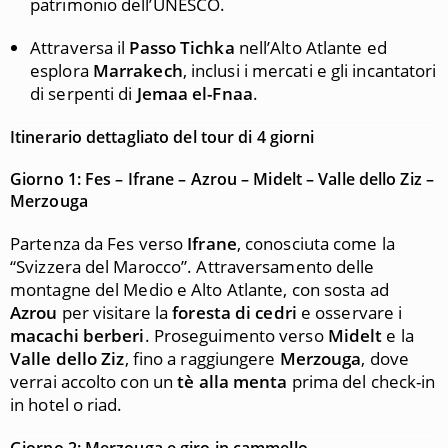
patrimonio dell’UNESCO.
Attraversa il
Passo Tichka
nell’Alto Atlante ed
esplora
Marrakech
, inclusi i mercati e gli incantatori
di serpenti di
Jemaa el-Fnaa
.
Itinerario dettagliato del tour di 4 giorni
Giorno 1: Fes – Ifrane – Azrou – Midelt – Valle dello Ziz –
Merzouga
Partenza da Fes verso
Ifrane
, conosciuta come la
“Svizzera del Marocco”. Attraversamento delle
montagne del Medio e Alto Atlante, con sosta ad
Azrou
per visitare la
foresta di cedri
e osservare i
macachi berberi
. Proseguimento verso
Midelt
e la
Valle dello Ziz
, fino a raggiungere
Merzouga
, dove
verrai accolto con un
tè alla menta
prima del check-in
in hotel o riad.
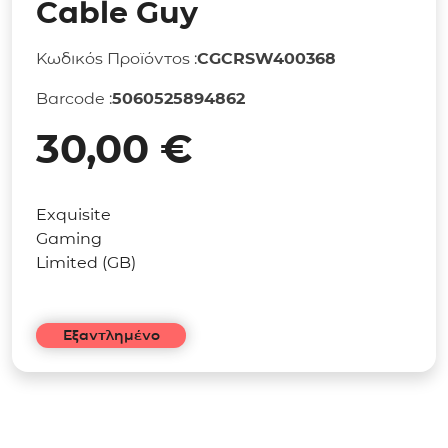
Cable Guy
Κωδικός Προϊόντος :
CGCRSW400368
Barcode :
5060525894862
30,00
€
Exquisite
Gaming
Limited (GB)
Εξαντλημένο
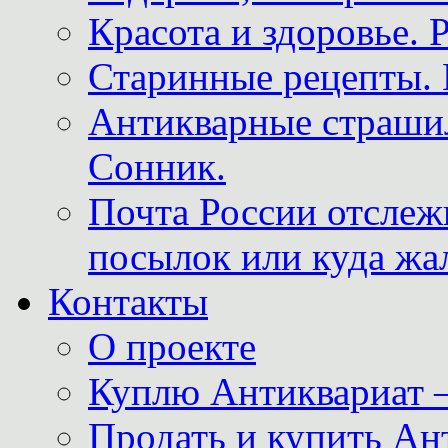
Красота и здоровье. 
Старинные рецепты. 
Антикварные страши
Сонник.
Почта России отслеж
посылок или куда жа
Контакты
О проекте
Куплю Антиквариат 
Продать и купить Ан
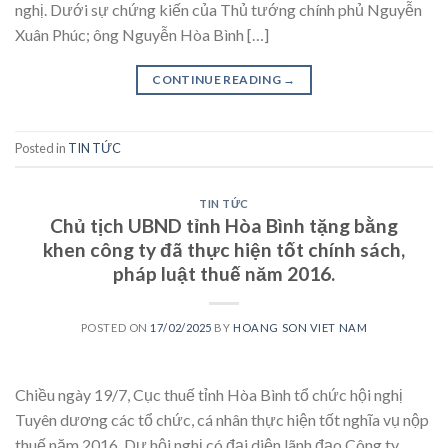
nghị. Dưới sự chứng kiến của Thủ tướng chính phủ Nguyễn
Xuân Phúc; ông Nguyễn Hòa Bình […]
CONTINUE READING
→
Posted in
TIN TỨC
TIN TỨC
Chủ tịch UBND tỉnh Hòa Bình tặng bằng
khen công ty đã thực hiện tốt chính sách,
pháp luật thuế năm 2016.
POSTED ON
17/02/2025
BY
HOANG SON VIET NAM
Chiều ngày 19/7, Cục thuế tỉnh Hòa Bình tổ chức hội nghị
Tuyên dương các tổ chức, cá nhân thực hiện tốt nghĩa vụ nộp
thuế năm 2016. Dự hội nghị có đại diện lãnh đạo Công ty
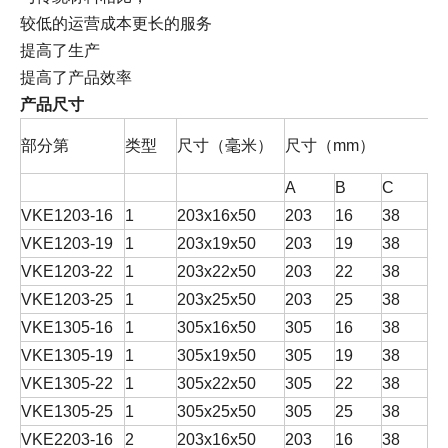
较低的运营成本更长的服务
提高了生产
提高了产品效率
产品尺寸
部分第
类型
尺寸（毫米）
尺寸（mm）
A
B
C
D
VKE1203-16
1
203x16x50
203
16
38
12
VKE1203-19
1
203x19x50
203
19
38
12
VKE1203-22
1
203x22x50
203
22
38
12
VKE1203-25
1
203x25x50
203
25
38
12
VKE1305-16
1
305x16x50
305
16
38
12
VKE1305-19
1
305x19x50
305
19
38
12
VKE1305-22
1
305x22x50
305
22
38
12
VKE1305-25
1
305x25x50
305
25
38
12
VKE2203-16
2
203x16x50
203
16
38
12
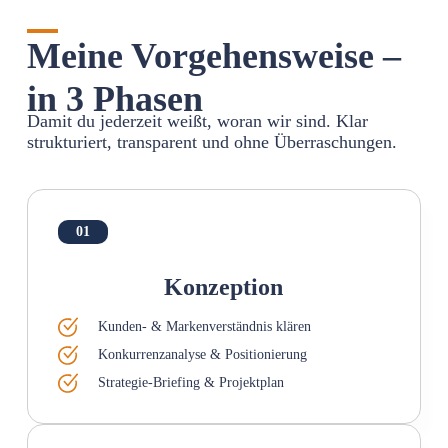
Meine Vorgehensweise –
in 3 Phasen
Damit du jederzeit weißt, woran wir sind. Klar
strukturiert, transparent und ohne Überraschungen.
01
Konzeption
Kunden- & Markenverständnis klären
Konkurrenzanalyse & Positionierung
Strategie-Briefing & Projektplan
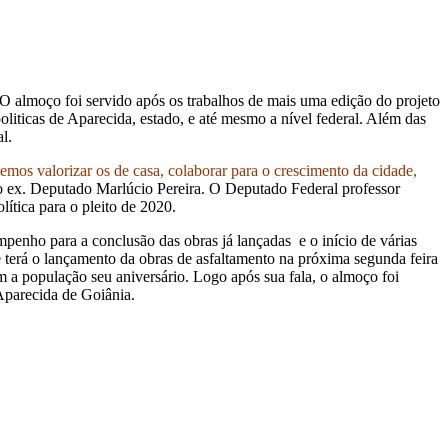
 almoço foi servido após os trabalhos de mais uma edição do projeto
liticas de Aparecida, estado, e até mesmo a nível federal. Além das
l.
emos valorizar os de casa, colaborar para o crescimento da cidade,
 ex. Deputado Marlúcio Pereira. O Deputado Federal professor
lítica para o pleito de 2020.
penho para a conclusão das obras já lançadas e o início de várias
ue terá o lançamento da obras de asfaltamento na próxima segunda feira
a população seu aniversário. Logo após sua fala, o almoço foi
 Aparecida de Goiânia.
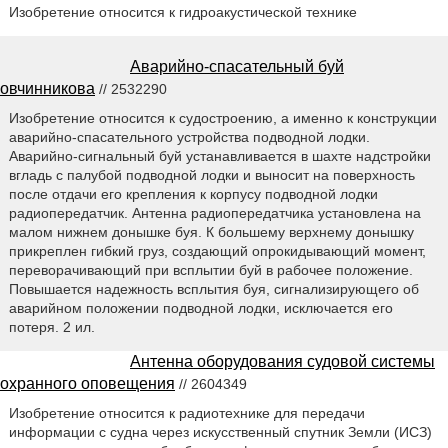
Изобретение относится к гидроакустической технике
Аварийно-спасательный буй
овчинникова
// 2532290
Изобретение относится к судостроению, а именно к конструкции
аварийно-спасательного устройства подводной лодки.
Аварийно-сигнальный буй устанавливается в шахте надстройки
вгладь с палубой подводной лодки и выносит на поверхность
после отдачи его крепления к корпусу подводной лодки
радиопередатчик. Антенна радиопередатчика установлена на
малом нижнем донышке буя. К большему верхнему донышку
прикреплен гибкий груз, создающий опрокидывающий момент,
переворачивающий при всплытии буй в рабочее положение.
Повышается надежность всплытия буя, сигнализирующего об
аварийном положении подводной лодки, исключается его
потеря. 2 ил.
Антенна оборудования судовой системы
охранного оповещения
// 2604349
Изобретение относится к радиотехнике для передачи
информации с судна через искусственный спутник Земли (ИСЗ)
********
| Work task |
Provide only the count of lines in the records above that hold the word "almoço".

| Result for this task |
2